Rocq used to have a "mathematical proof language". It's hard to find examples, but this shows the flavor (https://stackoverflow.com/a/40739190):

    Lemma foo:
      forall b: bool, b = true -> (if b then 0 else 1) = 0.
    proof.
      let b : bool.
      per cases on b.
        suppose it is true. thus thesis.
        suppose it is false. thus thesis.
      end cases.
    end proof.
    Qed.

So the idea was to make proofs read more like "manual" proofs as you would find them in math papers. Apparently nobody used this, so it was removed.

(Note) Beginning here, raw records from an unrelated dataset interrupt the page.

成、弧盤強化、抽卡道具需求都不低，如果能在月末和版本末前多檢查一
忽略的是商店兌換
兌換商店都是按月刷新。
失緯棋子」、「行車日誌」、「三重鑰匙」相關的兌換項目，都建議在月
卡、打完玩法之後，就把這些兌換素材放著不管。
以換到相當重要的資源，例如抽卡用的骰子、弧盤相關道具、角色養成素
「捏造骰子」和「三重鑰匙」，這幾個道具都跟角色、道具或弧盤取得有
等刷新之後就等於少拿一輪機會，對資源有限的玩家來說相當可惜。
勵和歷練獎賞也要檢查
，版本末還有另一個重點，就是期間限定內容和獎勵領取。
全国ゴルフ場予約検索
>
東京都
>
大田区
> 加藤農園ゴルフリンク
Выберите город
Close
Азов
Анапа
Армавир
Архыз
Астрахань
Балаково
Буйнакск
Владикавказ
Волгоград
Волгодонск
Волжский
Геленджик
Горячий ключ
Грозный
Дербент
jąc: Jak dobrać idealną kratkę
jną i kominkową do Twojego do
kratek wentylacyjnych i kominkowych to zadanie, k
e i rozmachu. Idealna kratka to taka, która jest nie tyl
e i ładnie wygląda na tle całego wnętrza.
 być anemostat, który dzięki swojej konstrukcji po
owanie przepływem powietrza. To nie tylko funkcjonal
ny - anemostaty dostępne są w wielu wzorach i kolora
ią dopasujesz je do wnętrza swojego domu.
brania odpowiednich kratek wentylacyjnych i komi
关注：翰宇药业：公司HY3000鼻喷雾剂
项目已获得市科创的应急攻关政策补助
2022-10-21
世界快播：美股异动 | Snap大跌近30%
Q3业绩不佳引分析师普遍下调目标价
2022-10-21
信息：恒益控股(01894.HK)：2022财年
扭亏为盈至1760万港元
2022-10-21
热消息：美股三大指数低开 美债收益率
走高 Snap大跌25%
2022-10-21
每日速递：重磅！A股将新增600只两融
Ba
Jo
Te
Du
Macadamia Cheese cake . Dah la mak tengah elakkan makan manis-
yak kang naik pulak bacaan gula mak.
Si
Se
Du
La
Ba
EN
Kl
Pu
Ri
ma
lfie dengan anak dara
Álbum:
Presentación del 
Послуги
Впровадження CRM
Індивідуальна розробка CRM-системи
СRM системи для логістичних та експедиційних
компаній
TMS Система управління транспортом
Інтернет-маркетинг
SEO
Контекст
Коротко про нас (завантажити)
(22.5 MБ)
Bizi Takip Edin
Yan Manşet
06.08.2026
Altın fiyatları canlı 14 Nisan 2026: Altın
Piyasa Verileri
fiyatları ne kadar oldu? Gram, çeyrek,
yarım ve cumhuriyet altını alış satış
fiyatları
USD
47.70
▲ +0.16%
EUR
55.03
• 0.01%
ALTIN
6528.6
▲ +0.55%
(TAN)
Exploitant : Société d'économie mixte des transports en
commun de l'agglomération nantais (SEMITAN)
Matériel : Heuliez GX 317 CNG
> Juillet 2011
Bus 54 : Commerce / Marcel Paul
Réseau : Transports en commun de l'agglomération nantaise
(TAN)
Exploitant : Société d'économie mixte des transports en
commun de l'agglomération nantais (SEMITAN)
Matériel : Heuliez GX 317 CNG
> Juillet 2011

Isabelle's Isar proof language is similar, and AFAIK the standard way of proving in Isabelle (example from https://courses.grainger.illinois.edu/cs576/sp2015/doc/isar-...):

    lemma "map f xs = map f ys ==> length xs = length ys"
    proof (induct ys arbitrary: xs)
      case Nil thus ?case by simp
    next
      case (Cons y ys) note Asm = Cons
      show ?case
      proof (cases xs)
        case Nil
        hence False using Asm(2) by simp
        thus ?thesis ..
      next
        case (Cons x xs’)
        with Asm(2) have "map f xs’ = map f ys" by simp
        from Asm(1)[OF this] ‘xs = x#xs’‘ show ?thesis by simp
      qed
    qed

You spell out the structure and intermediate results you want, and the "by ..." blocks allow you to specify concrete tactics for parts where the detains don't matter and the tactic does what you want. In this proof, "simp" (a kind of simplify/reflexivity tactic) is enough for all the intermediate steps.

I don't know if there is anything like this for Lean, but maybe this provides some keywords for a web search. Or inspiration for a post in some Lean forum.